“Aku capek, sangat capek. Aku belajar mati matian sedang temanku dengan enaknya menyontek. Aku mau menyontek saja! Aku capek karena aku harus terus membantu ibu, sedang temanku punya pembantu. Aku capek karena aku harus menabung, sedang temanku bisa terus jajan tanpa harus menabung. Aku capek karena harus menjaga lidahku, sedang temanku enak saja berbicara sampai aku sakit hati.
Aku capek ayah,
aku capek menahan diri. Mereka terlihat senang, aku ingin bersikap
seperti mereka ayah!” sang anak mulai menangis.
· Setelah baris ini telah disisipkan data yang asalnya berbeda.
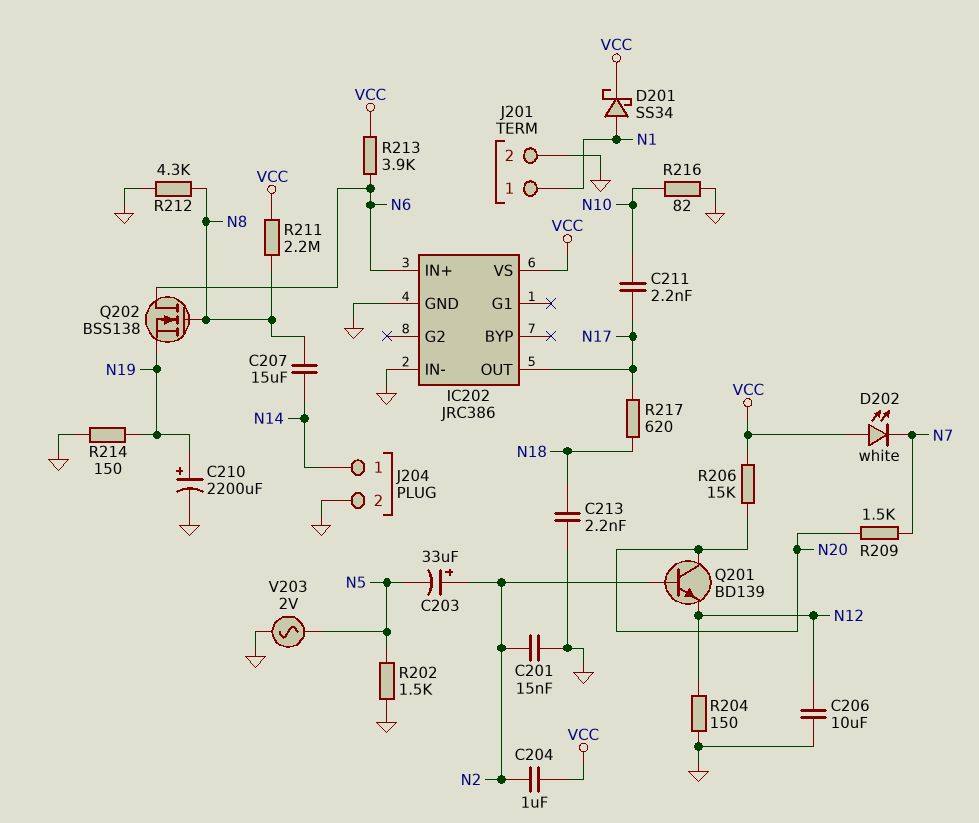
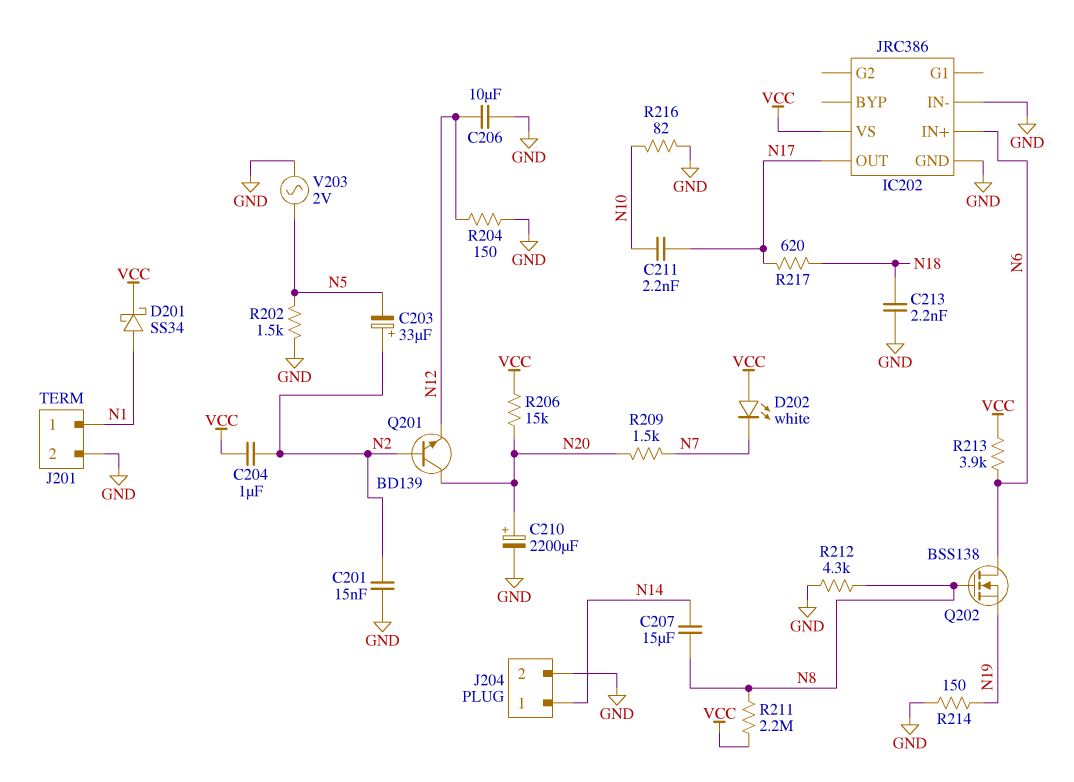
C210: 2200uF (plus N19, minus GND) -> 2200uF (plus N20, minus GND)

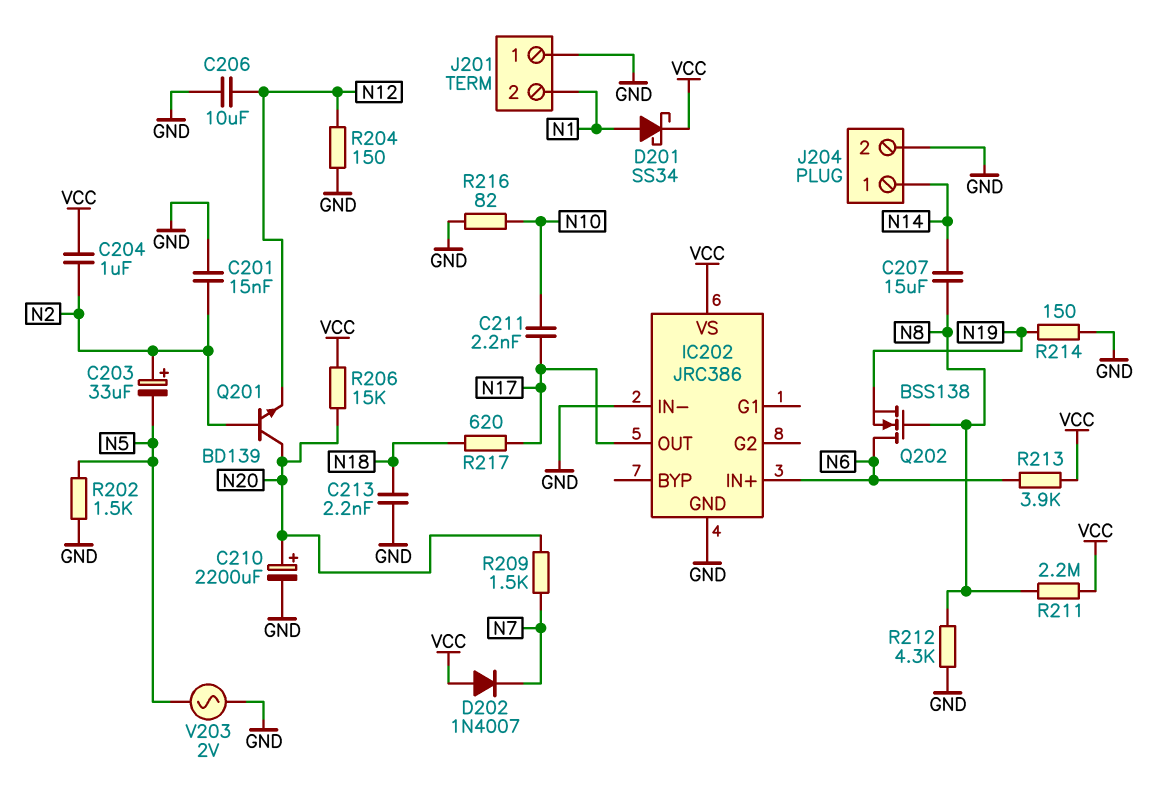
D202: LED white (A VCC, K N7) -> diode 1N4007 (A VCC, K N7)
J201 pin 1: N1 -> GND
J201 pin 2: GND -> N1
Sang ayah hanya tersenyum dan mengelus kepala anaknya, ”Anakku, ayo ikut ayah”.
Mereka menyusuri jalan yang jelek, banyak duri, serangga, lumpur, dan ilalang.
”Ayah, mau kemana
kita? Aku tidak suka jalan ini. Lihat sepatuku jadi kotor, kakiku luka
karena tertusuk duri. Badanku dikelilingi oleh serangga, berjalanpun
susah karena banyak ilalang… aku benci jalan ini ayah,” anaknya terus
mengeluh.
Akhirnya
mereka sampai di sebuah telaga yang sangat indah, airnya sangat segar,
ada banyak kupu kupu, bunga bunga yang cantik, dan pepohonan rindang.
“Kemarilah anakku, ayo duduk di samping ayah”.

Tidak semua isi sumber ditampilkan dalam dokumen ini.